> [Exercise input]
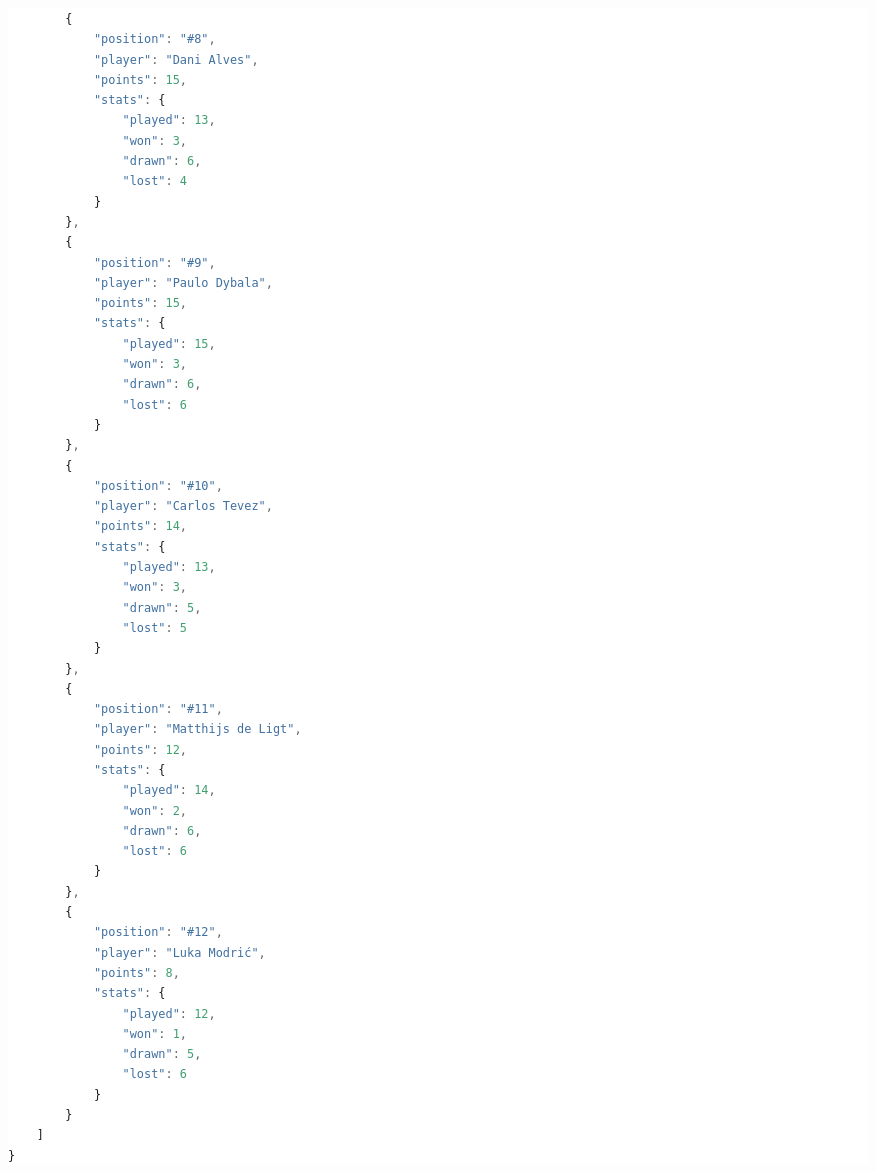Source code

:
 ```javascript
        {
            "position": "#8",
            "player": "Dani Alves",
            "points": 15,
            "stats": {
                "played": 13,
                "won": 3,
                "drawn": 6,
                "lost": 4
            }
        },
        {
            "position": "#9",
            "player": "Paulo Dybala",
            "points": 15,
            "stats": {
                "played": 15,
                "won": 3,
                "drawn": 6,
                "lost": 6
            }
        },
        {
            "position": "#10",
            "player": "Carlos Tevez",
            "points": 14,
            "stats": {
                "played": 13,
                "won": 3,
                "drawn": 5,
                "lost": 5
            }
        },
        {
            "position": "#11",
            "player": "Matthijs de Ligt",
            "points": 12,
            "stats": {
                "played": 14,
                "won": 2,
                "drawn": 6,
                "lost": 6
            }
        },
        {
            "position": "#12",
            "player": "Luka Modrić",
            "points": 8,
            "stats": {
                "played": 12,
                "won": 1,
                "drawn": 5,
                "lost": 6
            }
        }
    ]
}
```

> [Your instructions] Although the records above contain pictures, output every line exactly and leave the pictures out.

> [Exercise answer]
Source code

:
 ```javascript
        {
            "position": "#8",
            "player": "Dani Alves",
            "points": 15,
            "stats": {
                "played": 13,
                "won": 3,
                "drawn": 6,
                "lost": 4
            }
        },
        {
            "position": "#9",
            "player": "Paulo Dybala",
            "points": 15,
            "stats": {
                "played": 15,
                "won": 3,
                "drawn": 6,
                "lost": 6
            }
        },
        {
            "position": "#10",
            "player": "Carlos Tevez",
            "points": 14,
            "stats": {
                "played": 13,
                "won": 3,
                "drawn": 5,
                "lost": 5
            }
        },
        {
            "position": "#11",
            "player": "Matthijs de Ligt",
            "points": 12,
            "stats": {
                "played": 14,
                "won": 2,
                "drawn": 6,
                "lost": 6
            }
        },
        {
            "position": "#12",
            "player": "Luka Modrić",
            "points": 8,
            "stats": {
                "played": 12,
                "won": 1,
                "drawn": 5,
                "lost": 6
            }
        }
    ]
}
```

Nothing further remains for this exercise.